• _Énoncé de l'exercice 1_
Répondez à ces questions à l'aide du texte sur Meursault :
(a) Dans quelle localité Meursault se rend-il pour l'enterrement de sa mère ?
(b) Avec combien de coups de revolver Meursault tue-t-il l'un des Arabes ?
(c) Quelles valeurs nouvelles du héros le drame bourgeois a-t-il présentées ?
• _Énoncé de l'exercice 2_
Poursuivez le texte sur Meursault à partir de sa dernière phrase.

• _Texte choisi_
Le roman date de 1942 et l’histoire a lieu en Algérie française à une époque non déterminée mais qui se situe probablement dans les années trente. Tout commence par un télégramme de l’asile : il informe Meursault que sa mère est décédée. Aussi, Meursault se rend à son enterrement à Marengo, où il laisse une assez mauvaise impression de par son insensibilité : pas seulement qu’il ne pleure pas, boit du café au lait et fume auprès de sa mère morte mais aussi il ne sait pas l’âge de sa mère et refuse de voir son corps une dernière fois.
Dès le lendemain des funérailles Meursault rencontre Marie qui devient immédiatement sa petite amie. Puis un jour Meursault fait connaissance avec Raymond, son voisin de palier. Celui-ci lui raconte ses problèmes avec sa maîtresse Mauresque car il la soupçonne de tromperie et veut donc l'en punir. Raymond l’invite plus tard, avec Marie, passer une journée chez un de ses amis qui habitent près de la mer. Malheureusement, ils sont vus et suivis par le frère de la Mauresque et ses amis, qui veulent venger sa sœur battue. Ce jour là Meursault tuera sans raison apparente, et par quatre coups de revolver l’un des Arabes, et sera plus tard condamné à mort.
Dans notre dissertation nous allons essayer de voir si le héros de ce roman, Meursault, jugé par la société comme insensible et asocial, peut, effectivement, être ainsi défini. Pour cela, nous allons d’abord analyser le mot « héros «. Puis, après avoir estimé dans quelle mesure nous pouvons parler d'insensibilité et d'asociabilité chez Meursault, nous essayerons de faire un portrait plus étoffé de ce dernier.
Commençons alors par la définition du mot « héros «. Comme nous le savons, ce mot est passé par de nombreux changements de sens depuis plusieurs siècles. Tout d’abord, dans l’Antiquité, ce mot représentait un demi-dieu, un homme extrêmement courageux, fort et beau et qui est devenu célèbre pour ses exploits admirables. Puis, la littérature médiévale a poursuivi la magnification du héros, cette-fois-ci au service du roi et de sa dame adorée. Par la suite, le drame bourgeois nous a présenté des valeurs nouvelles du héros : la raison, l’intelligence et l’ordre. Plus tard encore, au XIXème siècle, le héros sans armes, l’artiste et le créateur, souffre de la non-compréhension des autres. Le héros du roman commence à représenter ainsi le personnage principal, qui ne doit plus forcement être fort et beau, mais qui est, toutefois, toujours positif.

• _Extrait de données_
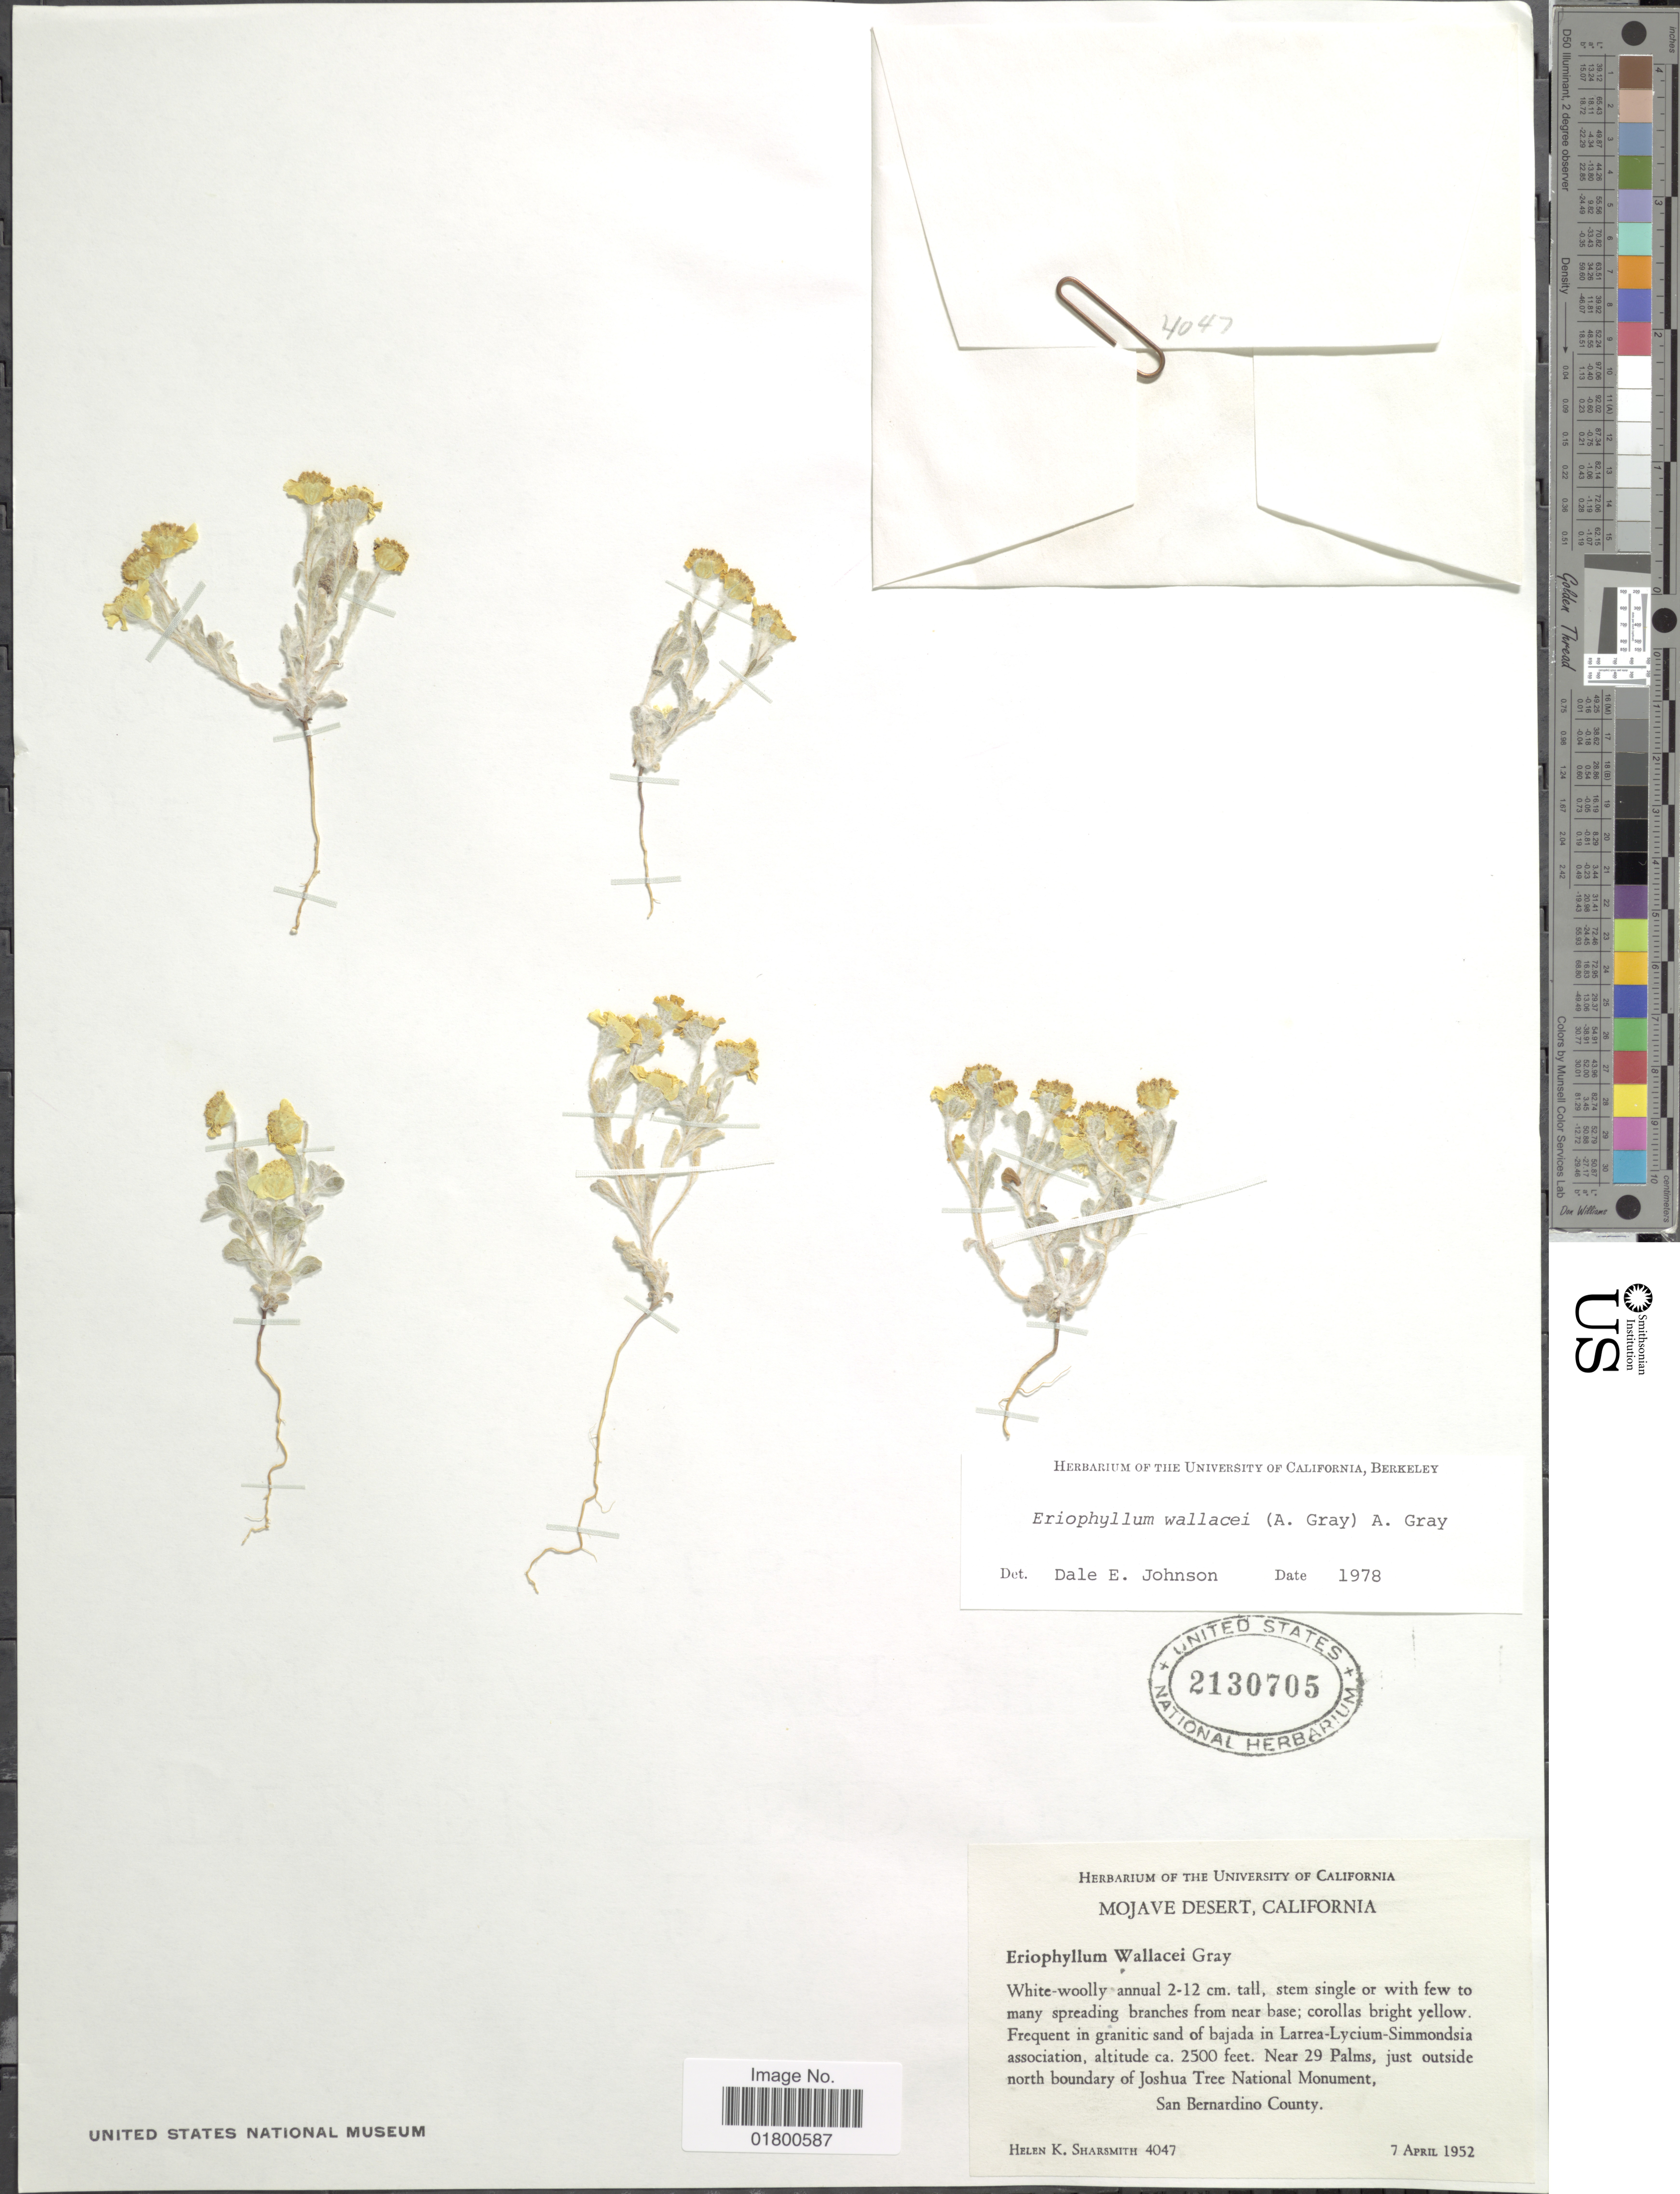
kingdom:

• _Réponse rédigée 1_
(a) À Marengo.
(b) Avec quatre coups de revolver.
(c) La raison, l'intelligence et l'ordre.

• _Réponse rédigée 2_
Alors, nombreux sont ceux qui se demandent si Meursault, meurtrier, insensible et asocial, sans ambition, représente-il un héros, ou plutôt un anti-héros, c’est-à-dire un personnage qui ne présente pas certaines, voir aucune des qualités du héros traditionnel : la gloire, le courage, la bonneté, la beauté, la sympathie, l’intelligence, etc. Car il est vrai que Meursault n’a rien d’un héros traditionnel. C’est un être banal, qui mène une vie médiocre et pour qui tout est sans importance : « Le soir, Marie est venue me chercher et m’a demandé si je voulais me marier avec elle. J’ai dit que cela m’était égal et que nous pourrions le faire si elle le voulait. «[1]. Plus important encore, il commet un crime qui n’a même pas un motif réel : « J'ai dit rapidement, en mêlant un peu les mots et en me rendant compte de mon ridicule, que c'était à cause du soleil. «[2]
Toutefois, son manque d’ambition, un certain désintérêt pour son avenir et enfin sa notion de vérité si abstraite aux yeux de la société, et qui lui vaudra d'ailleurs la peine capitale, tout cet anti-héroïsme, sont autant d'éléments qui érigent Meursault en héros, quoique un héros tragique.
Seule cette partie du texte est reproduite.